_Given instruction_.
Reproduce every line of the listing below verbatim, without any changes.

_Information supplied_.
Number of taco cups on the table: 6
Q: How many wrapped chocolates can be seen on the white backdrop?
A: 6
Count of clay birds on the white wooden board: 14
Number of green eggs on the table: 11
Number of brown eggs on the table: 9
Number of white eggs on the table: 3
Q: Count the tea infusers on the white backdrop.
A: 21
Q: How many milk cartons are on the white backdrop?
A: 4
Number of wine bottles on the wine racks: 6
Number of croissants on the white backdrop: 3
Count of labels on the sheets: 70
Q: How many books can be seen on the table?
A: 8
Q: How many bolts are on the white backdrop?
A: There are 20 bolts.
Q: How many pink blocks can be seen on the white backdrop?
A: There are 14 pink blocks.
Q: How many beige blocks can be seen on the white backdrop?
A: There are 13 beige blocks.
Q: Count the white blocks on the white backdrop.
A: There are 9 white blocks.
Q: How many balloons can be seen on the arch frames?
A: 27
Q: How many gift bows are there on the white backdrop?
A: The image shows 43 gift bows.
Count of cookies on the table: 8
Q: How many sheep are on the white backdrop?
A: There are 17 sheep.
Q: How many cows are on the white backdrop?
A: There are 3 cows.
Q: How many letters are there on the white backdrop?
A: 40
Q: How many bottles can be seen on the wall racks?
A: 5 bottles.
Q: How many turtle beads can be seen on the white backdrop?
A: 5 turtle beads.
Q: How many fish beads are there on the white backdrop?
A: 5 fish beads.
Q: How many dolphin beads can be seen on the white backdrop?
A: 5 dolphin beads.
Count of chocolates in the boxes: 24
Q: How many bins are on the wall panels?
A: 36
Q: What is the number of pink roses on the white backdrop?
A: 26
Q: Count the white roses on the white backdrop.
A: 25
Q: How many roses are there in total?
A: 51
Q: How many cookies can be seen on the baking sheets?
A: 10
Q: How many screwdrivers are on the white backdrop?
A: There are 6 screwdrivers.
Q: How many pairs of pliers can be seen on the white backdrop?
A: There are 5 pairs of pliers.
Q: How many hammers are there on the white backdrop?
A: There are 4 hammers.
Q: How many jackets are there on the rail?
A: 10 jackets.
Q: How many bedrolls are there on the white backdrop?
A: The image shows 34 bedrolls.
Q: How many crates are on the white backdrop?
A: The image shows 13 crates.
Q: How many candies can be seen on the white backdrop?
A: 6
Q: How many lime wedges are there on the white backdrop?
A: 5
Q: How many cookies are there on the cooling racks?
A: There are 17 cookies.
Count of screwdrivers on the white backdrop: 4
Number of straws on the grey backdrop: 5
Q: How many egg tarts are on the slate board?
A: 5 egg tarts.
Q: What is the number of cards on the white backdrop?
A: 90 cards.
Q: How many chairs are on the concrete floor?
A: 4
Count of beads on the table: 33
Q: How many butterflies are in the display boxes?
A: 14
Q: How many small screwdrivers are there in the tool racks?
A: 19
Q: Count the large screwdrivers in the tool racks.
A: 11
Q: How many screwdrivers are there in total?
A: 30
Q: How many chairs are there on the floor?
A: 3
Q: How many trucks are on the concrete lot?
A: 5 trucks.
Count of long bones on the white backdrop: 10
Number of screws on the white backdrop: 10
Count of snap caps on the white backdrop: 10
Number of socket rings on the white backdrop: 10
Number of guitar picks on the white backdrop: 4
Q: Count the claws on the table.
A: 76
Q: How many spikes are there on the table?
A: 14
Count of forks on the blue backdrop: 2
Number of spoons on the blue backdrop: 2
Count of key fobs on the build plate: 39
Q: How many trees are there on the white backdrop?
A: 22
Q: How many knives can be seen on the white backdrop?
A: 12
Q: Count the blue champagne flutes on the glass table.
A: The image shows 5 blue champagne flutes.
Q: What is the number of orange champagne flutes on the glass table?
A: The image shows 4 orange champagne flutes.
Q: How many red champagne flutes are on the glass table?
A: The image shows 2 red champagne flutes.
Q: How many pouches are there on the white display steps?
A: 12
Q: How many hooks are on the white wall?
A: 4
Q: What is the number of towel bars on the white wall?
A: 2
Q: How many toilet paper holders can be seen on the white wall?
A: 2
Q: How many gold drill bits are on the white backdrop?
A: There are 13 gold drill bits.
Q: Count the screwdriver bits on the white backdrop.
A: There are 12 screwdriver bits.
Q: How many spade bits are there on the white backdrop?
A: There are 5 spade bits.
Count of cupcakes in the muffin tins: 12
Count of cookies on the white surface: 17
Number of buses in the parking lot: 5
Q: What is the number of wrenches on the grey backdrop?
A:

_Written answer_.
Number of taco cups on the table: 6
Q: How many wrapped chocolates can be seen on the white backdrop?
A: 6
Count of clay birds on the white wooden board: 14
Number of green eggs on the table: 11
Number of brown eggs on the table: 9
Number of white eggs on the table: 3
Q: Count the tea infusers on the white backdrop.
A: 21
Q: How many milk cartons are on the white backdrop?
A: 4
Number of wine bottles on the wine racks: 6
Number of croissants on the white backdrop: 3
Count of labels on the sheets: 70
Q: How many books can be seen on the table?
A: 8
Q: How many bolts are on the white backdrop?
A: There are 20 bolts.
Q: How many pink blocks can be seen on the white backdrop?
A: There are 14 pink blocks.
Q: How many beige blocks can be seen on the white backdrop?
A: There are 13 beige blocks.
Q: Count the white blocks on the white backdrop.
A: There are 9 white blocks.
Q: How many balloons can be seen on the arch frames?
A: 27
Q: How many gift bows are there on the white backdrop?
A: The image shows 43 gift bows.
Count of cookies on the table: 8
Q: How many sheep are on the white backdrop?
A: There are 17 sheep.
Q: How many cows are on the white backdrop?
A: There are 3 cows.
Q: How many letters are there on the white backdrop?
A: 40
Q: How many bottles can be seen on the wall racks?
A: 5 bottles.
Q: How many turtle beads can be seen on the white backdrop?
A: 5 turtle beads.
Q: How many fish beads are there on the white backdrop?
A: 5 fish beads.
Q: How many dolphin beads can be seen on the white backdrop?
A: 5 dolphin beads.
Count of chocolates in the boxes: 24
Q: How many bins are on the wall panels?
A: 36
Q: What is the number of pink roses on the white backdrop?
A: 26
Q: Count the white roses on the white backdrop.
A: 25
Q: How many roses are there in total?
A: 51
Q: How many cookies can be seen on the baking sheets?
A: 10
Q: How many screwdrivers are on the white backdrop?
A: There are 6 screwdrivers.
Q: How many pairs of pliers can be seen on the white backdrop?
A: There are 5 pairs of pliers.
Q: How many hammers are there on the white backdrop?
A: There are 4 hammers.
Q: How many jackets are there on the rail?
A: 10 jackets.
Q: How many bedrolls are there on the white backdrop?
A: The image shows 34 bedrolls.
Q: How many crates are on the white backdrop?
A: The image shows 13 crates.
Q: How many candies can be seen on the white backdrop?
A: 6
Q: How many lime wedges are there on the white backdrop?
A: 5
Q: How many cookies are there on the cooling racks?
A: There are 17 cookies.
Count of screwdrivers on the white backdrop: 4
Number of straws on the grey backdrop: 5
Q: How many egg tarts are on the slate board?
A: 5 egg tarts.
Q: What is the number of cards on the white backdrop?
A: 90 cards.
Q: How many chairs are on the concrete floor?
A: 4
Count of beads on the table: 33
Q: How many butterflies are in the display boxes?
A: 14
Q: How many small screwdrivers are there in the tool racks?
A: 19
Q: Count the large screwdrivers in the tool racks.
A: 11
Q: How many screwdrivers are there in total?
A: 30
Q: How many chairs are there on the floor?
A: 3
Q: How many trucks are on the concrete lot?
A: 5 trucks.
Count of long bones on the white backdrop: 10
Number of screws on the white backdrop: 10
Count of snap caps on the white backdrop: 10
Number of socket rings on the white backdrop: 10
Number of guitar picks on the white backdrop: 4
Q: Count the claws on the table.
A: 76
Q: How many spikes are there on the table?
A: 14
Count of forks on the blue backdrop: 2
Number of spoons on the blue backdrop: 2
Count of key fobs on the build plate: 39
Q: How many trees are there on the white backdrop?
A: 22
Q: How many knives can be seen on the white backdrop?
A: 12
Q: Count the blue champagne flutes on the glass table.
A: The image shows 5 blue champagne flutes.
Q: What is the number of orange champagne flutes on the glass table?
A: The image shows 4 orange champagne flutes.
Q: How many red champagne flutes are on the glass table?
A: The image shows 2 red champagne flutes.
Q: How many pouches are there on the white display steps?
A: 12
Q: How many hooks are on the white wall?
A: 4
Q: What is the number of towel bars on the white wall?
A: 2
Q: How many toilet paper holders can be seen on the white wall?
A: 2
Q: How many gold drill bits are on the white backdrop?
A: There are 13 gold drill bits.
Q: Count the screwdriver bits on the white backdrop.
A: There are 12 screwdriver bits.
Q: How many spade bits are there on the white backdrop?
A: There are 5 spade bits.
Count of cupcakes in the muffin tins: 12
Count of cookies on the white surface: 17
Number of buses in the parking lot: 5
Q: What is the number of wrenches on the grey backdrop?
A:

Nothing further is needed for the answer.